WHAT TO DO: Without the pictures, copy all the entries below exactly.

Dataset entries
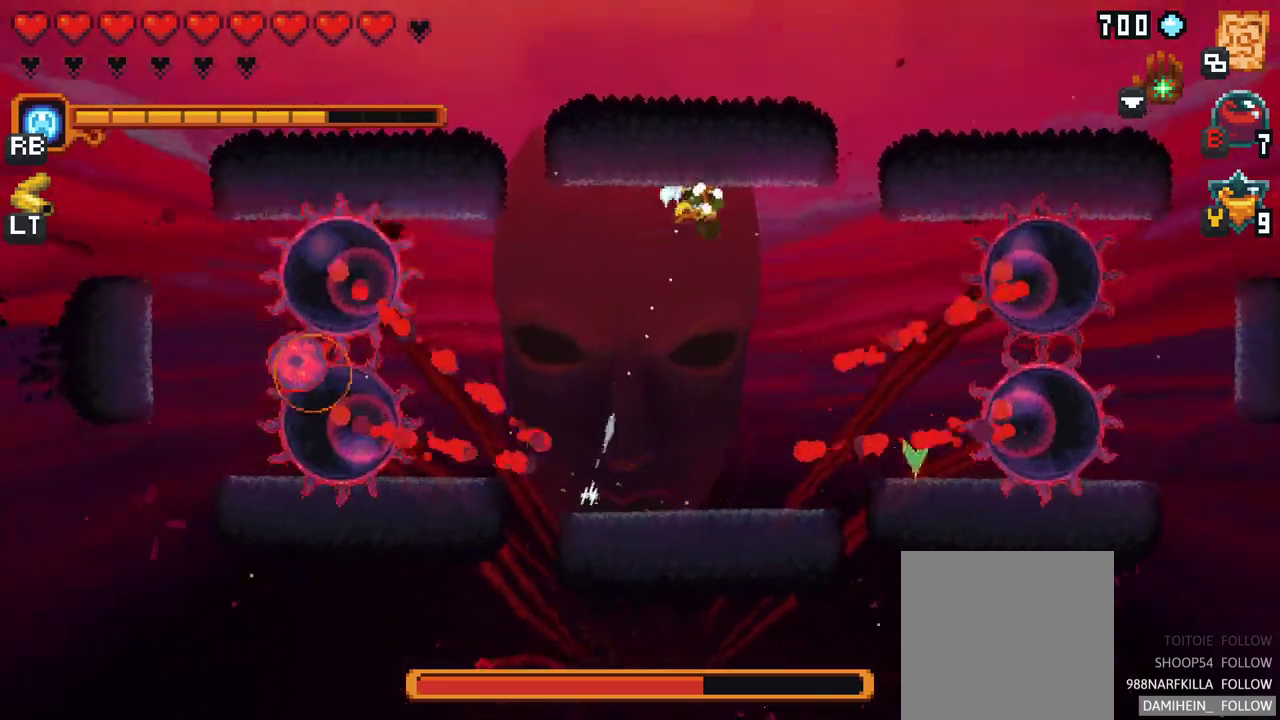
{"buttons": ["X"], "left_stick": "right", "events": [[100, "X", "down"]]}
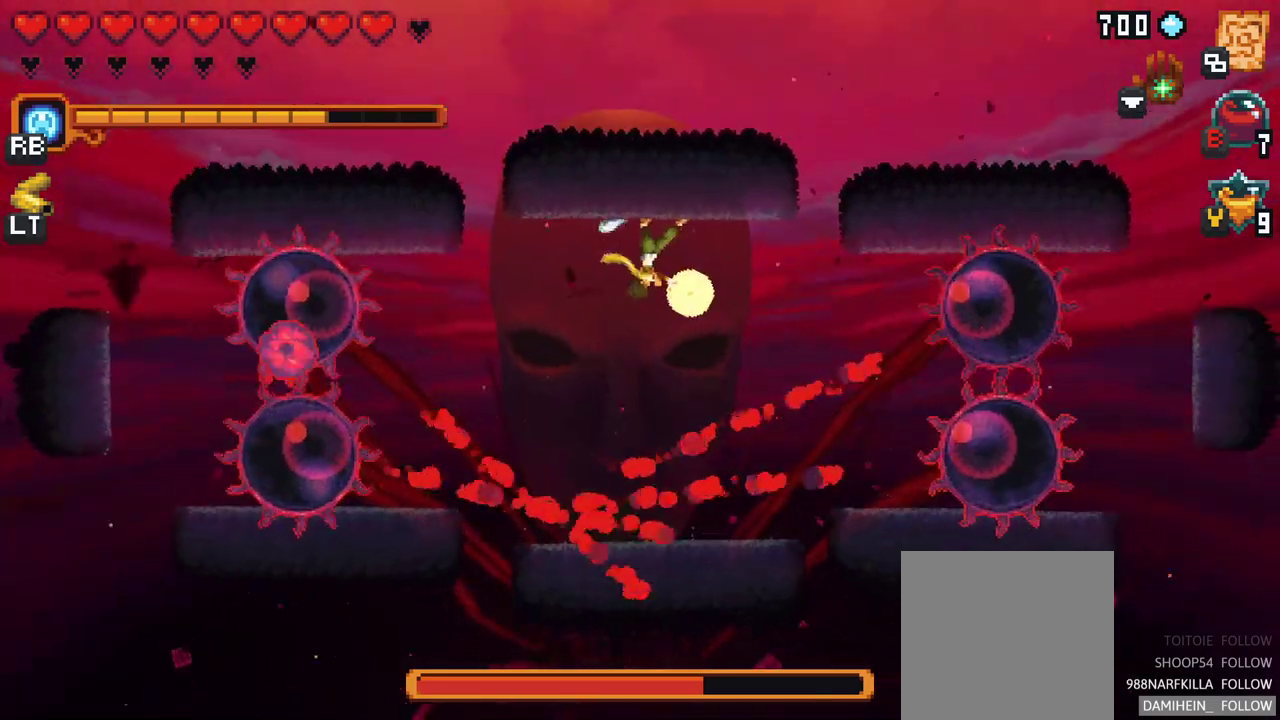
{"buttons": ["X", "R2"], "left_stick": "right", "events": [[383, "R2", "down"]]}
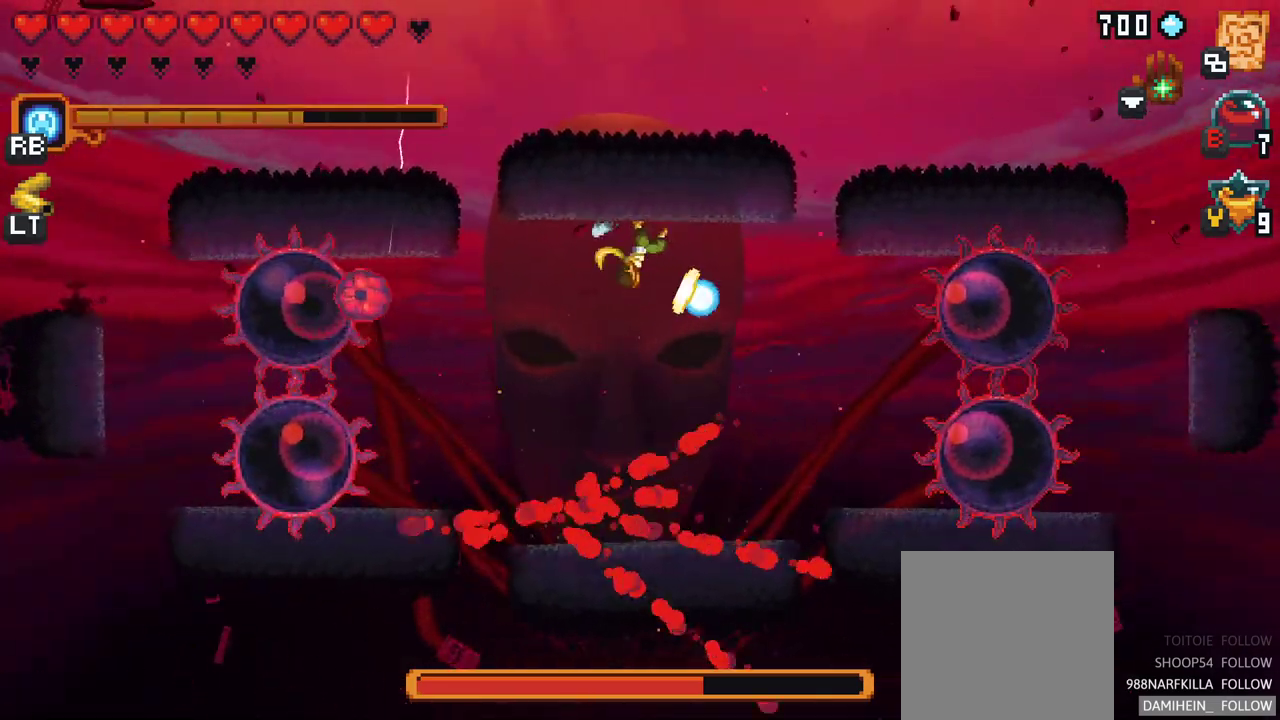
{"buttons": ["X"], "left_stick": "left", "events": [[67, "R2", "up"], [217, "left_stick", "down-left"], [383, "left_stick", "left"]]}
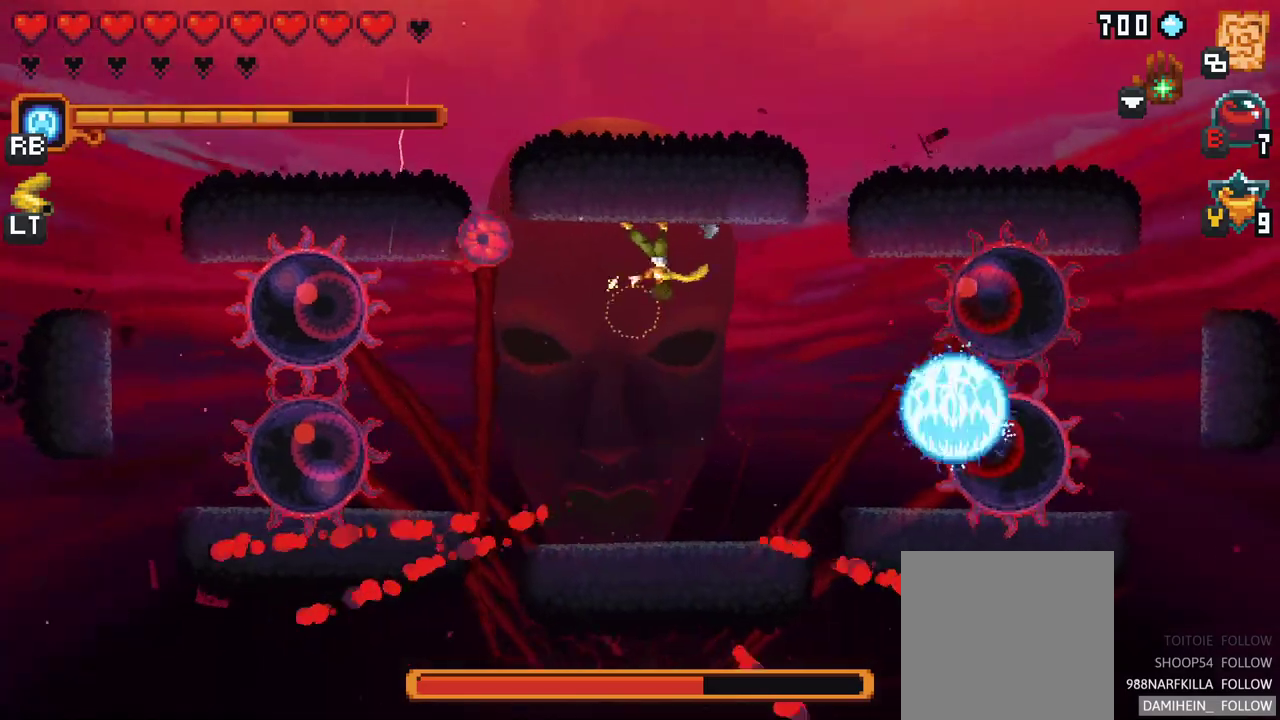
{"buttons": [], "left_stick": "up-left", "events": [[183, "left_stick", "up-left"], [367, "X", "up"]]}
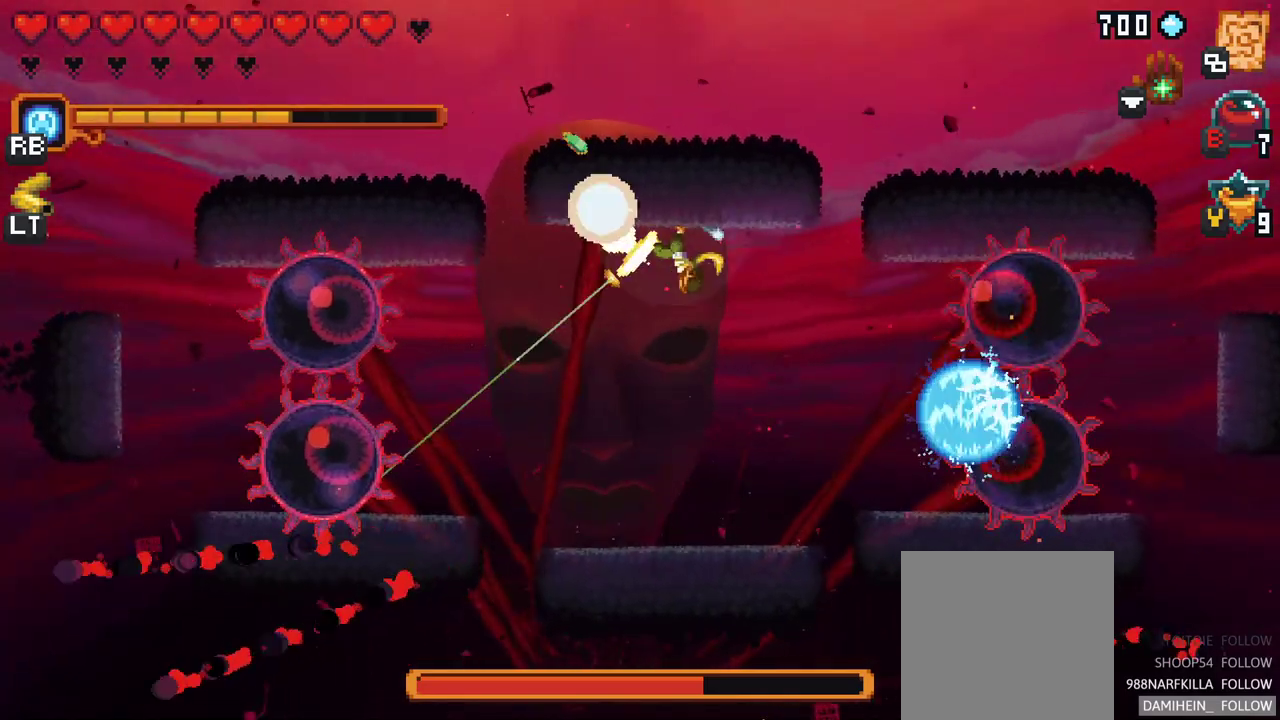
{"buttons": [], "left_stick": "up-left", "events": []}
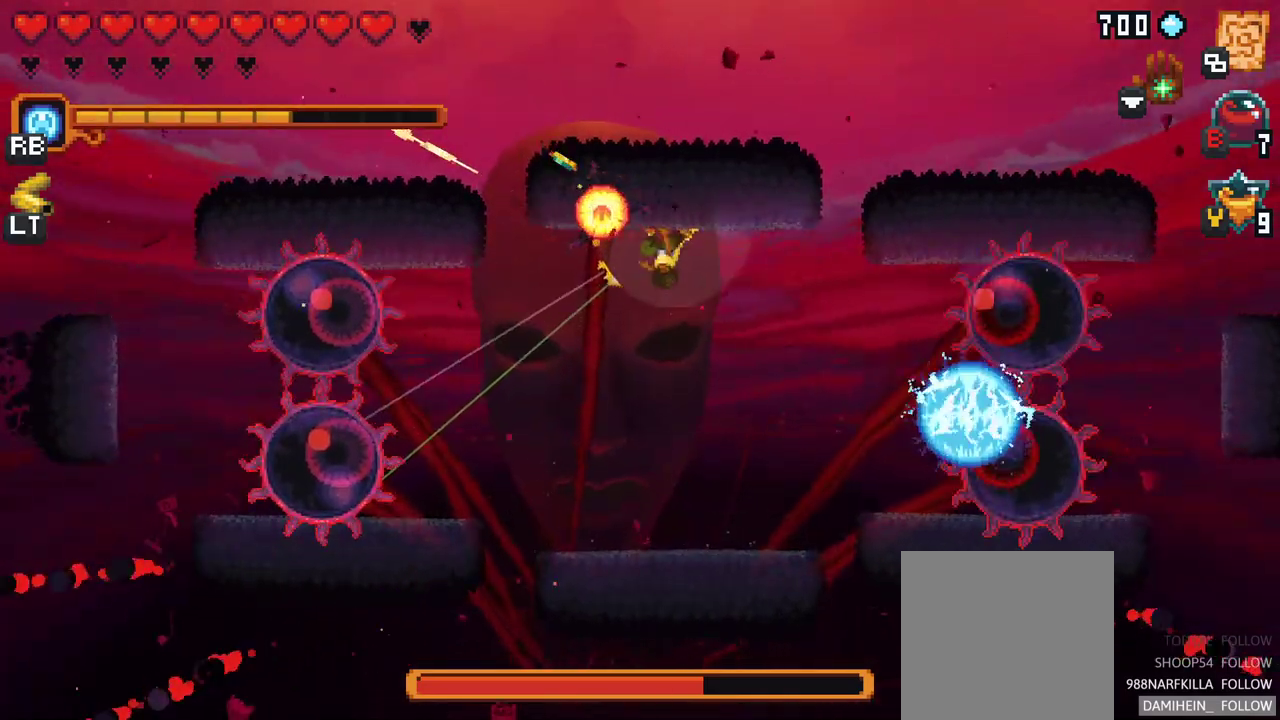
{"buttons": [], "left_stick": "down-left", "events": [[33, "X", "down"], [83, "X", "up"], [367, "left_stick", "down-left"]]}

TASK RESPONSE:
{"buttons": ["X"], "left_stick": "right", "events": [[100, "X", "down"]]}
{"buttons": ["X", "R2"], "left_stick": "right", "events": [[383, "R2", "down"]]}
{"buttons": ["X"], "left_stick": "left", "events": [[67, "R2", "up"], [217, "left_stick", "down-left"], [383, "left_stick", "left"]]}
{"buttons": [], "left_stick": "up-left", "events": [[183, "left_stick", "up-left"], [367, "X", "up"]]}
{"buttons": [], "left_stick": "up-left", "events": []}
{"buttons": [], "left_stick": "down-left", "events": [[33, "X", "down"], [83, "X", "up"], [367, "left_stick", "down-left"]]}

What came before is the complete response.